In the MAPS portfolios, two of the key areas in which we look to achieve yield in our portfolios are via specialty real estate and infrastructure. These areas are somewhat defensive in nature given that their cash flows are relatively stable regardless of economic conditions. Year to date, we have seen exceptional rallies in these areas, and many of the stocks under our coverage are up 25-40 percent or more. Without question, this poses a significant capital allocation challenge.

On one hand, our goal is to mitigate portfolio volatility and limit drawdowns. Despite what the academics tell us about “standard deviation” or, more simply, volatility being the be-all and end-all measure of risk, it’s just not so. Ever-escalating asset values result in greater risk in putting capital to work, not less. That’s because valuations become less attractive, not more so.

We are of course able to find yield in situations where we expose portfolios to balance-sheet risk and the ultimate ability to sustain dividends and/or economic cyclicality, where the company’s earnings and cash flows have greater economic sensitivity. In creating balanced portfolios, we require a combination of both to achieve the goals of enhancing portfolio yield while reducing volatility. This requires a great deal of discipline, as we would like to be fully allocated across all MAPS strategies as soon as possible. However, at the same time, we are very conscious of the real risk of the unwind of what has become a very crowded trade. In short, we are patiently impatient, and ultimately believe that the current environment is setting us up for much more compelling valuations in the future.

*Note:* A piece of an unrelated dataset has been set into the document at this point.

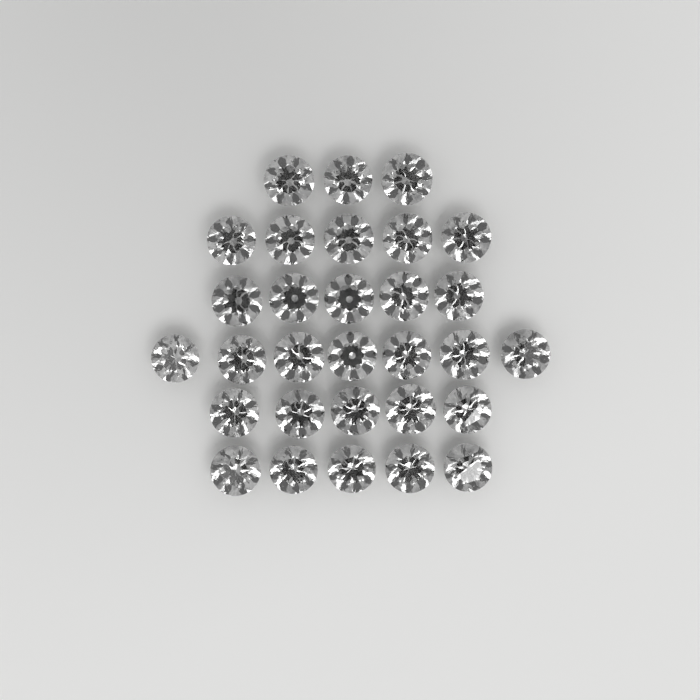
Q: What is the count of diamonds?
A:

All that being said, we continue to pick away opportunistically at some of our core names as the short-term sector rotations have been somewhat violent. In particular, precious metals stocks have had a decent pullback off of recent highs over the last month. Warren Buffett famously said “when it is raining gold, reach for a bucket, not a thimble.” He meant that when stocks get cheap, you should commit capital. We would liken this recent sell-off in precious metals equities as more of a drizzle, and we think that a thimble is more appropriate in this instance as we accumulate positions for the long term. We are beginning to see financings pick up for junior companies in the precious metals area, which in the near-term is a good sign. At the same time, we recall that the last cycle brought about significant malinvestment as a direct result of too much capital chasing too few quality assets.

Natural resources, whether energy, mining, timber, or agriculture are, in general, pretty well beaten up. We see opportunities for incremental capital allocation in this area as well. However, since one of our primary stated goals is to manage risk and limit drawdowns in any given investment, we remain quite incremental in our approach.

As always, we greatly appreciate your continued support and interest.